Speed Post News Network

Patna : World No 9 in ATP rankings Kei Nishikori, 29, Japan, and World No 16 Daniil Medvedev, 22, Russia, will clash in the final of Brisbane International, an ATP 250 point tournament, at Brisbane, Queensland, Australia, on January 6, 2019.

Nishikori, the 2014 US Open finalist, beat World No 40 Jeremy Chardy, 31, France, 6-2, 6-2 in the semi-finals on January 5, 2019. Chardy fired 10 Aces in the match to just 2 by Nishikori. Chardy committed 3 double faults to 2 by Nishikori. But, Nishikori’s winning percentage on both his first serve ( 79%) and second serve ( 75%) was much better than that of Chardy. Nishikori also won 4 break points besides winning 5 games in a row.

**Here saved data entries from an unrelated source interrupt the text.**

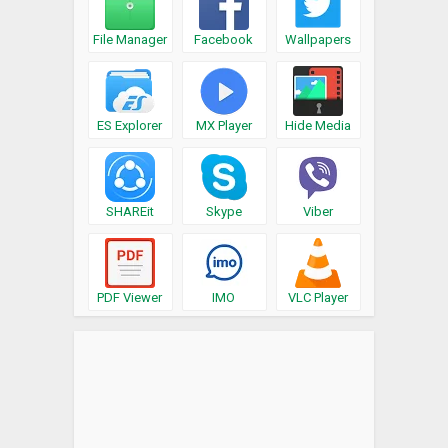
File Manager
Facebook
Wallpapers
ES Explorer
MX Player
Hide Media
SHAREit
Skype
Viber
PDF Viewer
IMO
VLC Player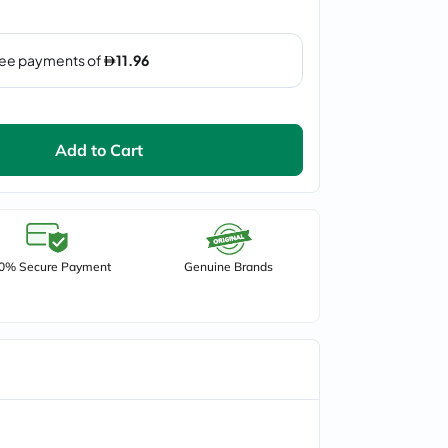
Add to Cart
0% Secure Payment
Genuine Brands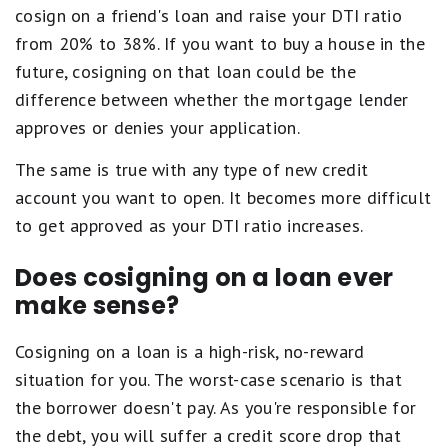
cosign on a friend's loan and raise your DTI ratio
from 20% to 38%. If you want to buy a house in the
future, cosigning on that loan could be the
difference between whether the mortgage lender
approves or denies your application.
The same is true with any type of new credit
account you want to open. It becomes more difficult
to get approved as your DTI ratio increases.
Does cosigning on a loan ever
make sense?
Cosigning on a loan is a high-risk, no-reward
situation for you. The worst-case scenario is that
the borrower doesn't pay. As you're responsible for
the debt, you will suffer a credit score drop that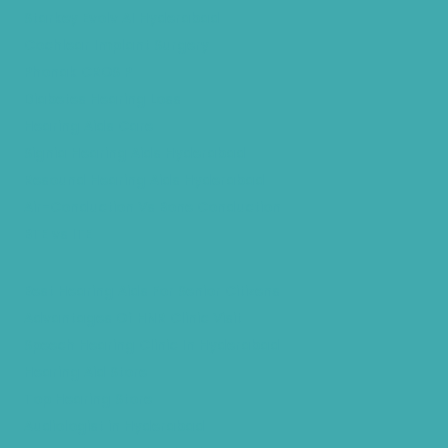
Starkey Evolv AI Hyderabad
Cochlear Implant Surgery
Phonak CROS P
Diabetes Hearing Loss
Hearing Aids Care
Signia Hearing Aids Hyderabad
Resound Hearing Aids Hyderabad
Air-Conduction Vs Bone Conduction
BTE vs ITE
Best Hearing Aids For Senior Citizens
Advantages Of HNR Clinic Visit
Speech Hearing Clinic In Hyderabad
Hearing Aid Store
Top Hearing Store
Audiologist in Hyderabad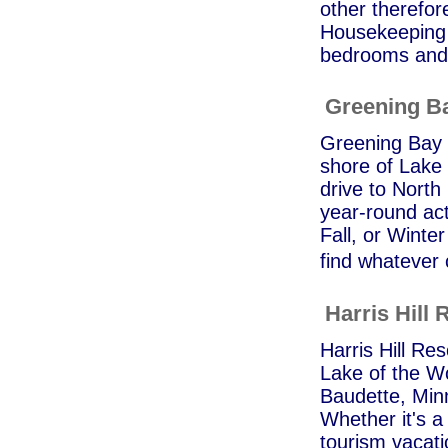
other therefor
Housekeeping 
bedrooms and a
Greening B
Greening Bay C
shore of Lake 
drive to North
year-round acti
Fall, or Winte
find whatever 
Harris Hill 
Harris Hill Res
Lake of the Wo
Baudette, Min
Whether it's a
tourism vacati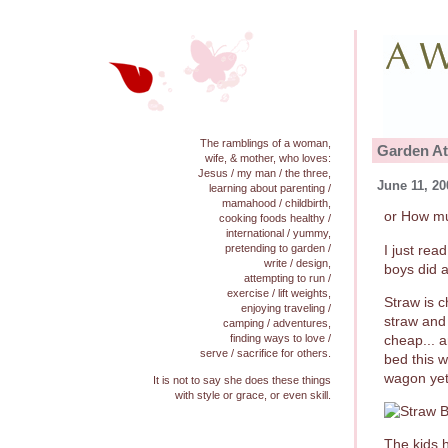
The ramblings of a woman,
Garden At
wife, & mother, who loves:
Jesus / my man / the three,
June 11, 20
learning about parenting /
mamahood / childbirth,
or How mu
cooking foods healthy /
international / yummy,
I just rea
pretending to garden /
write / design,
boys did a
attempting to run /
exercise / lift weights,
Straw is 
enjoying traveling /
straw and 
camping / adventures,
cheap... 
finding ways to love /
serve / sacrifice for others.
bed this w
wagon yet.
It is not to say she does these things
with style or grace, or even skill.
The kids h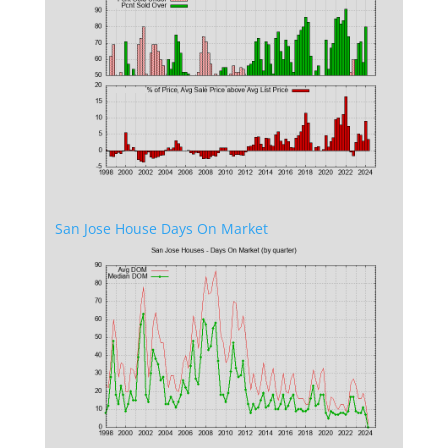
San Jose House Days On Market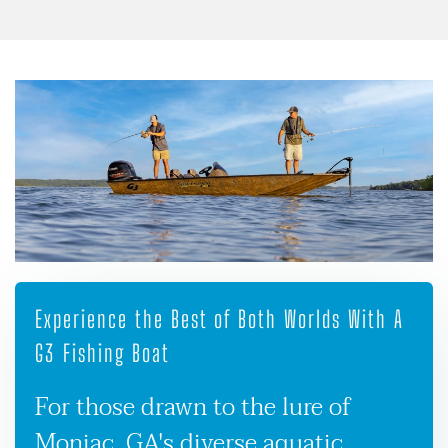
Experience the Best of Both Worlds With A
G3 Fishing Boat
For those drawn to the lure of
Moniac, GA's diverse aquatic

Medvedev beat World No 239 Jo-Wilfried Tsonga, 33, France, 7-6, 6-2 in the semi-finals. Tsonga hit 17 Aces in the match to 10 by Medvedev. But, Medvedev won 3 break points to 1 by Tsonga. Medvedev won 5 games in a row in the match to 3 by Tsonga. Tsonga won 43 service points to 42 by Medvedev. Medvedev’s winnings winning percentage on both his first and second serve was much higher than that of Tsonga.